Department of Respiratory and Sleep Medicine, 90134The Royal Melbourne Hospital, Parkville, Victoria, Australia.
Department of Medicine (90134Royal Melbourne Hospital), University of Melbourne, Victoria, Australia.
Am J Hosp Palliat Care. 2021 Feb;38(2):154-160. doi: 10.1177/1049909120938629. Epub 2020 Jul 10.
Fibrotic interstitial lung diseases (f-ILDs) are often progressive and incurable. As patients experience significant symptoms and have a poor prognosis, early palliative care referral is recommended.
To examine the care delivered to patients with f-ILD during the terminal hospital admission and the past 2 years of life.
A retrospective audit was performed for consecutive patients who died from f-ILD at 2 Australian teaching hospitals between January 1, 2012, and December 31, 2016.
Of 67 patients, 44 (66%) had idiopathic pulmonary fibrosis. Median age was 78 years. Median respiratory function: forced expiratory volume in 1 second 69.0% predicted (interquartile range [IQR]: 58.0%-77.0%), forced vital capacity 64.0% predicted (IQR = 46.8%-74.3%), and diffusing capacity of carbon monoxide 36.0% predicted (IQR = 31.0%-44.0%). In the 2 years prior to the terminal admission, 38 (57%) patients reported severe breathlessness and 17 (25%) used opioids for symptom relief. Twenty-four (36%) patients received specialist palliative care (SPC) and 11 (16%) completed advance care planning. During the terminal admission, 10 (15%) patients were admitted directly under SPC. A further 33 (49%) patients were referred to SPC, on average 1 day prior to death. Sixty-three (94%) patients received opioids and 49 (73%) received benzodiazepines for symptom management. Median starting and final opioid doses were 10 and 23 mg oral morphine equivalent/24 hours, respectively. Opioids were commenced on average 2 (IQR 1-3) days prior to death.

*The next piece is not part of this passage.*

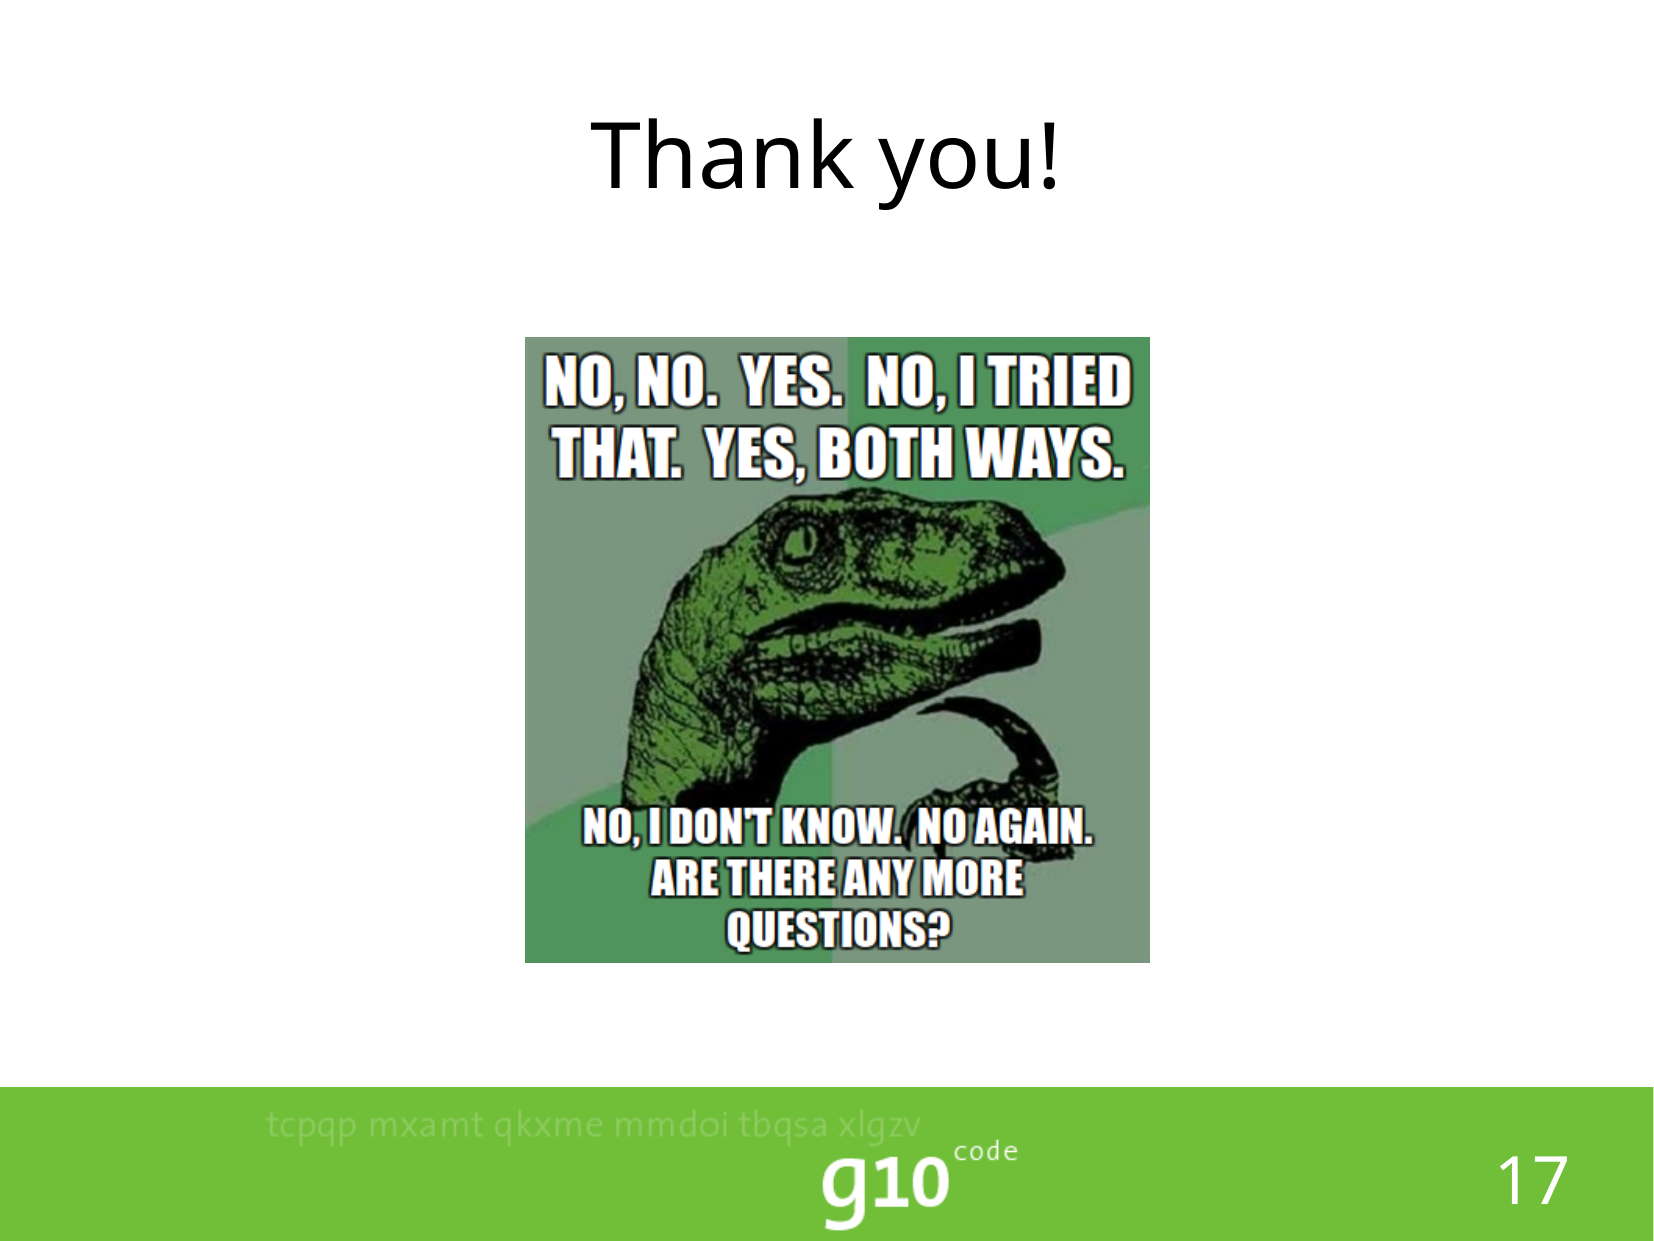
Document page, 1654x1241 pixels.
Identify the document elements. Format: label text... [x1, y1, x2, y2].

picture [525, 337, 1150, 963]
picture [0, 1087, 1654, 1241]
title Thank you! [82, 49, 1571, 257]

Although most patients were identified as actively dying in the final admission, referral to SPC and use of palliative medications occurred late. Additionally, few patients accessed symptom palliation earlier in their illness.
纤维性间质性肺疾病(f-ILDs)通常呈进行性且无法治愈。由于患者经历严重症状且预后不良,因此建议尽早转介姑息治疗。

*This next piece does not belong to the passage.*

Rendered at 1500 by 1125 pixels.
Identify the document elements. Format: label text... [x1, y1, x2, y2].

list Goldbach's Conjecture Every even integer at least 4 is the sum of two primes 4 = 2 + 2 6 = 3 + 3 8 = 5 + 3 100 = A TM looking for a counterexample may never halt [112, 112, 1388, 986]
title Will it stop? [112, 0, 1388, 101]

检查在终末期住院期间和过去 2 年的生活中为 f-ILD 患者提供的护理。
对 2012 年 1 月 1 日至 2016 年 12 月 31 日期间在澳大利亚 2 所教学医院死于 f-ILD 的连续患者进行回顾性审核。
在 67 名患者中,有 44 名(66%)患有特发性肺纤维化。中位年龄为 78 岁。中位呼吸功能:第 1 秒用力呼气量占预计值的 69.0%(四分位距[IQR]:58.0%-77.0%),用力肺活量占预计值的 64.0%(IQR = 46.8%-74.3%),一氧化碳弥散量占预计值的 36.0%(IQR = 31.0%-44.0%)。在终末期入院前的 2 年内,有 38 名(57%)患者报告严重呼吸困难,有 17 名(25%)患者使用阿片类药物缓解症状。有 24 名(36%)患者接受了专科姑息治疗(SPC),有 11 名(16%)患者完成了预先护理计划。在终末期住院期间,有 10 名(15%)患者直接在 SPC 下入院。另有 33 名(49%)患者平均在死亡前 1 天被转介到 SPC。63 名(94%)患者接受了阿片类药物治疗,49 名(73%)患者接受了苯二氮䓬类药物治疗症状管理。起始和最终阿片类药物剂量分别为 10 毫克和 23 毫克口服吗啡等效物/24 小时。阿片类药物平均在死亡前 2 天(IQR 1-3)开始使用。
尽管大多数患者在最终入院时被确定为处于活跃死亡状态,但向 SPC 转介和使用姑息治疗药物发生较晚。此外,很少有患者在疾病早期接受症状缓解治疗。